LOVE/BELONGING: Don’t use social networks when drunk. You will regret what you post. Trust me. I’ve seen the comments and pics……..not your proudest moment. “Real” relationships exist in person. Stop using the internet to have sexual intimacy with others. Innocent comments are never that innocent.

ESTEEM: People interpret things anyway they like on social networks. There are a lot of delusional and paranoid people out there. Don’t let their fucked up interpretations, comments or toddler actions get to you. The internet brings out the bully in many weak people.

SELF-ACTUALIZATION: Never get your “facts” from Wiki-anything. Know that a lot of what is posted is with prejudice. The internet will never breed morality. Be creative with technology, but remember to live a “real” life as well.


41 thoughts on “It’s my birthday…..almost.

  1. Happy birthday (a couple days early)! This is a great set of rules and regs. Good thing you learned all this so I don’t have to listen and can in a drunken stupor post on Facebook I got all the instructions right here. Oh, wait. These all say “don’t” do ______. Well, ain’t that a pisser. Teach me to read drunk without glasses.

    Make it a good one, chick!
    (And we are the same age. It was a good year.)


  2. I have really enjoyed reading this posting of yours Lorre and how well you have written it my wickedly fine friend, and yes I read the whole thing, which proves how riveting your posts are, of course that is just your wonderful creativity kicking in again and the summary of Social Networking and Technological advancement is excellent, I do hope everyone read that part as you have certainly thought about the realities of same 🙂

    Hey and I know that this is a few days early but…


    Androgoth XXx


    1. It is astounding what 42 years of wisdom can bring. I guess we can pretty much die now that I have shed so much light on the world.

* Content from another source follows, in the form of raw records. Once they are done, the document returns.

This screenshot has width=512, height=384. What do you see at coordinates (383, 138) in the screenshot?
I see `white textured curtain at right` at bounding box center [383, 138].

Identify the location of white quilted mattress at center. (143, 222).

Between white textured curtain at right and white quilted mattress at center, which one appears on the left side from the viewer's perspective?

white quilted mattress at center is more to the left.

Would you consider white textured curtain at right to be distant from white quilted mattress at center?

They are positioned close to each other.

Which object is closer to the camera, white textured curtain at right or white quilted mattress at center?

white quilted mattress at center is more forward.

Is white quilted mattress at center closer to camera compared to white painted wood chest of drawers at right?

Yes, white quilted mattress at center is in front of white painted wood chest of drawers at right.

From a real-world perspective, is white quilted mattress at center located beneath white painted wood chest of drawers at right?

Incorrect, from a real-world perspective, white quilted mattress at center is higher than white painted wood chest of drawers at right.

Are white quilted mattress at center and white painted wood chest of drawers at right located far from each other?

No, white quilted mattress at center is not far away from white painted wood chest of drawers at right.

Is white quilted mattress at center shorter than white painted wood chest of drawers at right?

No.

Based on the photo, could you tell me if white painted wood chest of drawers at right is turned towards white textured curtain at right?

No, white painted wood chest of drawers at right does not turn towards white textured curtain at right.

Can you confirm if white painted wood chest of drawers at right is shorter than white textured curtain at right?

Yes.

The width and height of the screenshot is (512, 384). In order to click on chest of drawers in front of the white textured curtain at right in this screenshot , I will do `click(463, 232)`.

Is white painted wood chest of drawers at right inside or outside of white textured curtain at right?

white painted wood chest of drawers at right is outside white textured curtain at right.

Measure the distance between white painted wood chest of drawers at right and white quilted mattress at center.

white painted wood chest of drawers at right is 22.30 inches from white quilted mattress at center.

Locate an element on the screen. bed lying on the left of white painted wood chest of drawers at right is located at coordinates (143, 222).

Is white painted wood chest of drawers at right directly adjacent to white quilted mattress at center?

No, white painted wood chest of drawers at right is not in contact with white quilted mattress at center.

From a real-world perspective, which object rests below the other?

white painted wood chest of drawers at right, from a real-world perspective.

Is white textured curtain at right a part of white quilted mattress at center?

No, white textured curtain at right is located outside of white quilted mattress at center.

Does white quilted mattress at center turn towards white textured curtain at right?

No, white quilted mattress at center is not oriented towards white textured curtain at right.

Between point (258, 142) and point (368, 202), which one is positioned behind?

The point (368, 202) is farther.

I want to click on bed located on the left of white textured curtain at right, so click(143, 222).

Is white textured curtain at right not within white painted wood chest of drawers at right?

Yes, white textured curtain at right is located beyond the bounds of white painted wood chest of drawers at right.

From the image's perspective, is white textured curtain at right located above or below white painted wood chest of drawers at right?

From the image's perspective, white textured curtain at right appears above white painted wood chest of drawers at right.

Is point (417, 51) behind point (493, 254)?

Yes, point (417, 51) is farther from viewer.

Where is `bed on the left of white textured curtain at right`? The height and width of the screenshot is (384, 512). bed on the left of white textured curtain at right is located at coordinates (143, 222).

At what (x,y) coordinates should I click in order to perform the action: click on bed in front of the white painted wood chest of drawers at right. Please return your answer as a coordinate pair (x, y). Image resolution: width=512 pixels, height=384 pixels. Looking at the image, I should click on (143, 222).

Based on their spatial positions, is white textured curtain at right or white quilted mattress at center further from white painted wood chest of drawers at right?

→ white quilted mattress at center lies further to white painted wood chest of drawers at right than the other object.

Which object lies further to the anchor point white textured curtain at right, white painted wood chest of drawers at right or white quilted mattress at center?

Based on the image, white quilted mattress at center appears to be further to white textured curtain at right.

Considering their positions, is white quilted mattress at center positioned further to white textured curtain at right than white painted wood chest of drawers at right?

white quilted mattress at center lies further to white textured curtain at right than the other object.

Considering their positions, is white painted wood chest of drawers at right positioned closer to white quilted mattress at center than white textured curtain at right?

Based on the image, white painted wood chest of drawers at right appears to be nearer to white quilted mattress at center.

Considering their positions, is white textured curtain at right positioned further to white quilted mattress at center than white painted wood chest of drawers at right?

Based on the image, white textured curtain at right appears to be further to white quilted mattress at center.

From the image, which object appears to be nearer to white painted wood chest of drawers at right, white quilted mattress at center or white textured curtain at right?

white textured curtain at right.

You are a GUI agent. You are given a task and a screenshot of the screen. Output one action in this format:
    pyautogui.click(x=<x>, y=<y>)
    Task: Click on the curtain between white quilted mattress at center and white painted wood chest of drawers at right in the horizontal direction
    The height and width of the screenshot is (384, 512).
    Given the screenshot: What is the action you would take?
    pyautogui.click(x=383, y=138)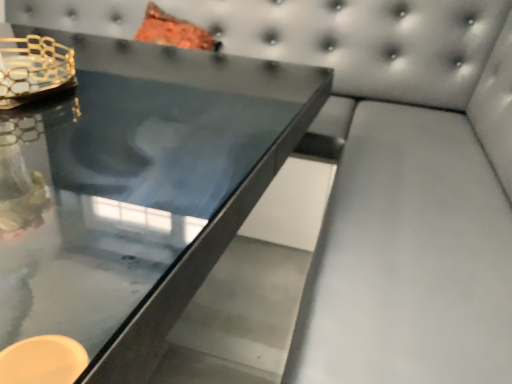
The image size is (512, 384). What do you see at coordinates (136, 190) in the screenshot?
I see `glossy glass table at center` at bounding box center [136, 190].

Measure the distance between glossy glass table at center and camera.

The distance of glossy glass table at center from camera is 13.03 inches.

Where is `glossy glass table at center`? Image resolution: width=512 pixels, height=384 pixels. glossy glass table at center is located at coordinates (136, 190).

The height and width of the screenshot is (384, 512). What do you see at coordinates (33, 68) in the screenshot? I see `gold mesh candle holder at upper left` at bounding box center [33, 68].

You are a GUI agent. You are given a task and a screenshot of the screen. Output one action in this format:
    pyautogui.click(x=<x>, y=<y>)
    Task: Click on the gold mesh candle holder at upper left
    
    Given the screenshot: What is the action you would take?
    [x=33, y=68]

In the scene shown: In order to face gold mesh candle holder at upper left, should I rotate leftwards or rightwards?

It's best to rotate left around 31.674 degrees.

Find the location of a particular element. glossy glass table at center is located at coordinates (136, 190).

Based on their positions, is glossy glass table at center located to the left or right of gold mesh candle holder at upper left?

From the image, it's evident that glossy glass table at center is to the right of gold mesh candle holder at upper left.

Which object is further away from the camera, glossy glass table at center or gold mesh candle holder at upper left?

gold mesh candle holder at upper left is further from the camera.

Which is closer to the camera, [161,356] or [73,80]?

The point [161,356] is closer.

From the image's perspective, is glossy glass table at center located above or below gold mesh candle holder at upper left?

Based on their image positions, glossy glass table at center is located beneath gold mesh candle holder at upper left.

From a real-world perspective, is glossy glass table at center positioned under gold mesh candle holder at upper left based on gravity?

Correct, in the physical world, glossy glass table at center is lower than gold mesh candle holder at upper left.

Between glossy glass table at center and gold mesh candle holder at upper left, which one has smaller width?

gold mesh candle holder at upper left is thinner.

Who is shorter, glossy glass table at center or gold mesh candle holder at upper left?

Standing shorter between the two is gold mesh candle holder at upper left.

Who is bigger, glossy glass table at center or gold mesh candle holder at upper left?

Bigger between the two is glossy glass table at center.

Is glossy glass table at center inside the boundaries of gold mesh candle holder at upper left, or outside?

glossy glass table at center cannot be found inside gold mesh candle holder at upper left.

Is glossy glass table at center not near gold mesh candle holder at upper left?

No, glossy glass table at center is not far away from gold mesh candle holder at upper left.

Based on the photo, is glossy glass table at center positioned with its back to gold mesh candle holder at upper left?

glossy glass table at center is not turned away from gold mesh candle holder at upper left.

Can you tell me how much glossy glass table at center and gold mesh candle holder at upper left differ in facing direction?

7.48 degrees separate the facing orientations of glossy glass table at center and gold mesh candle holder at upper left.

How much distance is there between glossy glass table at center and gold mesh candle holder at upper left?

glossy glass table at center and gold mesh candle holder at upper left are 28.97 centimeters apart.

This screenshot has height=384, width=512. Identify the location of table below the gold mesh candle holder at upper left (from a real-world perspective). (136, 190).

Which is more to the right, gold mesh candle holder at upper left or glossy glass table at center?

glossy glass table at center is more to the right.

Between gold mesh candle holder at upper left and glossy glass table at center, which one is positioned behind?

Positioned behind is gold mesh candle holder at upper left.

Is point (7, 61) closer to camera compared to point (65, 38)?

Yes, it is.

From the image's perspective, between gold mesh candle holder at upper left and glossy glass table at center, who is located below?

glossy glass table at center appears lower in the image.

From a real-world perspective, is gold mesh candle holder at upper left physically located above or below glossy glass table at center?

gold mesh candle holder at upper left is situated higher than glossy glass table at center in the real world.

Looking at their sizes, would you say gold mesh candle holder at upper left is wider or thinner than glossy glass table at center?

gold mesh candle holder at upper left is thinner than glossy glass table at center.

Does gold mesh candle holder at upper left have a greater height compared to glossy glass table at center?

In fact, gold mesh candle holder at upper left may be shorter than glossy glass table at center.

Between gold mesh candle holder at upper left and glossy glass table at center, which one has larger size?

Bigger between the two is glossy glass table at center.

Is gold mesh candle holder at upper left completely or partially outside of glossy glass table at center?

gold mesh candle holder at upper left is positioned outside glossy glass table at center.

Are gold mesh candle holder at upper left and glossy glass table at center beside each other?

No.

Looking at this image, could you tell me if gold mesh candle holder at upper left is facing glossy glass table at center?

No, gold mesh candle holder at upper left is not aimed at glossy glass table at center.

Identify the location of candle holder on the left of the glossy glass table at center. This screenshot has height=384, width=512. (33, 68).

In the image, there is a gold mesh candle holder at upper left. Where is `table below it (from a real-world perspective)`? table below it (from a real-world perspective) is located at coordinates (136, 190).

Where is `candle holder above the glossy glass table at center (from the image's perspective)`? candle holder above the glossy glass table at center (from the image's perspective) is located at coordinates (33, 68).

      As usual, you are too kind, but I like that about you. Thanks for the praise and I hope I’ve enriched your wicked life with a few of the lessons.

      Good eve!


      1. Of course you have, and we are never too old to learn something new either so keep adding your wonderful creativity and being delightfully wicked and I will be here to offer my somewhat crazy to sometimes zany approach to commenting on all of your fine postings… Hey just one more day to go to your birthday 🙂 😉

        Androgoth XXx


  3. Just celebrated my birthday. You made me wish I had compiled a list like this. I shall put it on my list of activities for next years birthday 🙂
    Happy Birthday


  4. In fifteen minutes you will be having a wicked birthday, well you would if you were living here in the UK but it won’t be long to party time and don’t forget your party hats either 🙂 😉

    Androgoth XXx


    1. Talk about aging well. Have you seen your pic?

      I don’t know if I will ever claim to have much wisdom. I don’t want the liability from some trusting soul, who thinks I actually know what I’m talking about.

      Thanks for the birthday wishes.


  5. Happy Birthday! Best wishes for all the best, and some of the rest, too! To me, hitting 42 seemed significant for some reason … of course, that was 7 years ago, so I’ve forgotten by now. However, the one thing I can share with you about getting older is … another thing I seem to have forgotten. Be that as it may, you seem to have your shit together, so more power to you! Oh yeah, try doing the same with Erik Erikson’s ‘stages of psychosocial development’. Most folks I know find Maslow a bit too ‘needy’! 😛


    1. Sounds like a possible challenge with Mr. Erikson.

      What I got out of your comment was….I should do whatever I want and say whatever I want, because in 7 years, I probably won’t remember any of it anyway. Was that about right?

      Thanks for the birthday wishes.